* [Task details] Copy every line of the items below, changing "scientific name" to "Latin name" and leaving everything else unchanged.

* [Data to process]
>> Begin

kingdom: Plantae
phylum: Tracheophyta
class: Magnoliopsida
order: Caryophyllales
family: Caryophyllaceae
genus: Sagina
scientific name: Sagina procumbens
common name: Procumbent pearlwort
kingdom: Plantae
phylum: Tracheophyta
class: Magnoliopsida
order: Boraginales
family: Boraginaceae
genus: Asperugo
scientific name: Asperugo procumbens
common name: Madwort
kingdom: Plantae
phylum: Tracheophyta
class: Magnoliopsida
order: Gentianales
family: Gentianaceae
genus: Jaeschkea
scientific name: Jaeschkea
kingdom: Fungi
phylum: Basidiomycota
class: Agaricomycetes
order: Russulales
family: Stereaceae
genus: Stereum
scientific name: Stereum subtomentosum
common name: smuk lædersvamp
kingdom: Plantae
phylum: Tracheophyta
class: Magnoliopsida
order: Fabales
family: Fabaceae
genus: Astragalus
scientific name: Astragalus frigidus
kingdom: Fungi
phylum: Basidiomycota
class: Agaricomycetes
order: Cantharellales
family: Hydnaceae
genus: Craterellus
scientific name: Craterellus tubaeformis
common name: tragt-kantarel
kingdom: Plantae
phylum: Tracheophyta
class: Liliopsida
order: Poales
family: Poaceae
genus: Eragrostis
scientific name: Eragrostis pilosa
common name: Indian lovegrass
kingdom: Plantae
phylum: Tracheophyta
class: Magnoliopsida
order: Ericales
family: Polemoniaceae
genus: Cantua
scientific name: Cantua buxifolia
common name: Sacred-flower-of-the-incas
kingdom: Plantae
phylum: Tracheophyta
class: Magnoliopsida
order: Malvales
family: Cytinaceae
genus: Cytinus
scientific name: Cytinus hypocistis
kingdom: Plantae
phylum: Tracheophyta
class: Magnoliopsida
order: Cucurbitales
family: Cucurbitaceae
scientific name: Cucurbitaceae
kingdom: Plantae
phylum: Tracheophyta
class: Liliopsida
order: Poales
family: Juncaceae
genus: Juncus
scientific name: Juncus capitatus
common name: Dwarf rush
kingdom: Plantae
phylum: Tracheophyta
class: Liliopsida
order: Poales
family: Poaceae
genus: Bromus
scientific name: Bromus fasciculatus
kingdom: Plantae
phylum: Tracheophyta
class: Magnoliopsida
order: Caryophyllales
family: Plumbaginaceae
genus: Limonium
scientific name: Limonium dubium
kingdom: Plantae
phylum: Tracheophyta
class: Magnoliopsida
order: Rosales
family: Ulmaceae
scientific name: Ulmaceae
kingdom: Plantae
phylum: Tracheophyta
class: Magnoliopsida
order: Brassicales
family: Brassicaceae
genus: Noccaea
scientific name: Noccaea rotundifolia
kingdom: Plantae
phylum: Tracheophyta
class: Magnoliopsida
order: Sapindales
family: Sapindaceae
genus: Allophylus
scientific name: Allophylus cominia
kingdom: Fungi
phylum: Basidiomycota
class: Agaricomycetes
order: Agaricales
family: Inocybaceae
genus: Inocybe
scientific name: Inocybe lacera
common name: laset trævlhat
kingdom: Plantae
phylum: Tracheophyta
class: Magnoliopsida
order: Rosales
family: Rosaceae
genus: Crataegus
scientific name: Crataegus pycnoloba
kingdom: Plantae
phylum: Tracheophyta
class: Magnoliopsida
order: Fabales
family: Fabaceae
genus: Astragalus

>> End

* [Response]
kingdom: Plantae
phylum: Tracheophyta
class: Magnoliopsida
order: Caryophyllales
family: Caryophyllaceae
genus: Sagina
Latin name: Sagina procumbens
common name: Procumbent pearlwort
kingdom: Plantae
phylum: Tracheophyta
class: Magnoliopsida
order: Boraginales
family: Boraginaceae
genus: Asperugo
Latin name: Asperugo procumbens
common name: Madwort
kingdom: Plantae
phylum: Tracheophyta
class: Magnoliopsida
order: Gentianales
family: Gentianaceae
genus: Jaeschkea
Latin name: Jaeschkea
kingdom: Fungi
phylum: Basidiomycota
class: Agaricomycetes
order: Russulales
family: Stereaceae
genus: Stereum
Latin name: Stereum subtomentosum
common name: smuk lædersvamp
kingdom: Plantae
phylum: Tracheophyta
class: Magnoliopsida
order: Fabales
family: Fabaceae
genus: Astragalus
Latin name: Astragalus frigidus
kingdom: Fungi
phylum: Basidiomycota
class: Agaricomycetes
order: Cantharellales
family: Hydnaceae
genus: Craterellus
Latin name: Craterellus tubaeformis
common name: tragt-kantarel
kingdom: Plantae
phylum: Tracheophyta
class: Liliopsida
order: Poales
family: Poaceae
genus: Eragrostis
Latin name: Eragrostis pilosa
common name: Indian lovegrass
kingdom: Plantae
phylum: Tracheophyta
class: Magnoliopsida
order: Ericales
family: Polemoniaceae
genus: Cantua
Latin name: Cantua buxifolia
common name: Sacred-flower-of-the-incas
kingdom: Plantae
phylum: Tracheophyta
class: Magnoliopsida
order: Malvales
family: Cytinaceae
genus: Cytinus
Latin name: Cytinus hypocistis
kingdom: Plantae
phylum: Tracheophyta
class: Magnoliopsida
order: Cucurbitales
family: Cucurbitaceae
Latin name: Cucurbitaceae
kingdom: Plantae
phylum: Tracheophyta
class: Liliopsida
order: Poales
family: Juncaceae
genus: Juncus
Latin name: Juncus capitatus
common name: Dwarf rush
kingdom: Plantae
phylum: Tracheophyta
class: Liliopsida
order: Poales
family: Poaceae
genus: Bromus
Latin name: Bromus fasciculatus
kingdom: Plantae
phylum: Tracheophyta
class: Magnoliopsida
order: Caryophyllales
family: Plumbaginaceae
genus: Limonium
Latin name: Limonium dubium
kingdom: Plantae
phylum: Tracheophyta
class: Magnoliopsida
order: Rosales
family: Ulmaceae
Latin name: Ulmaceae
kingdom: Plantae
phylum: Tracheophyta
class: Magnoliopsida
order: Brassicales
family: Brassicaceae
genus: Noccaea
Latin name: Noccaea rotundifolia
kingdom: Plantae
phylum: Tracheophyta
class: Magnoliopsida
order: Sapindales
family: Sapindaceae
genus: Allophylus
Latin name: Allophylus cominia
kingdom: Fungi
phylum: Basidiomycota
class: Agaricomycetes
order: Agaricales
family: Inocybaceae
genus: Inocybe
Latin name: Inocybe lacera
common name: laset trævlhat
kingdom: Plantae
phylum: Tracheophyta
class: Magnoliopsida
order: Rosales
family: Rosaceae
genus: Crataegus
Latin name: Crataegus pycnoloba
kingdom: Plantae
phylum: Tracheophyta
class: Magnoliopsida
order: Fabales
family: Fabaceae
genus: Astragalus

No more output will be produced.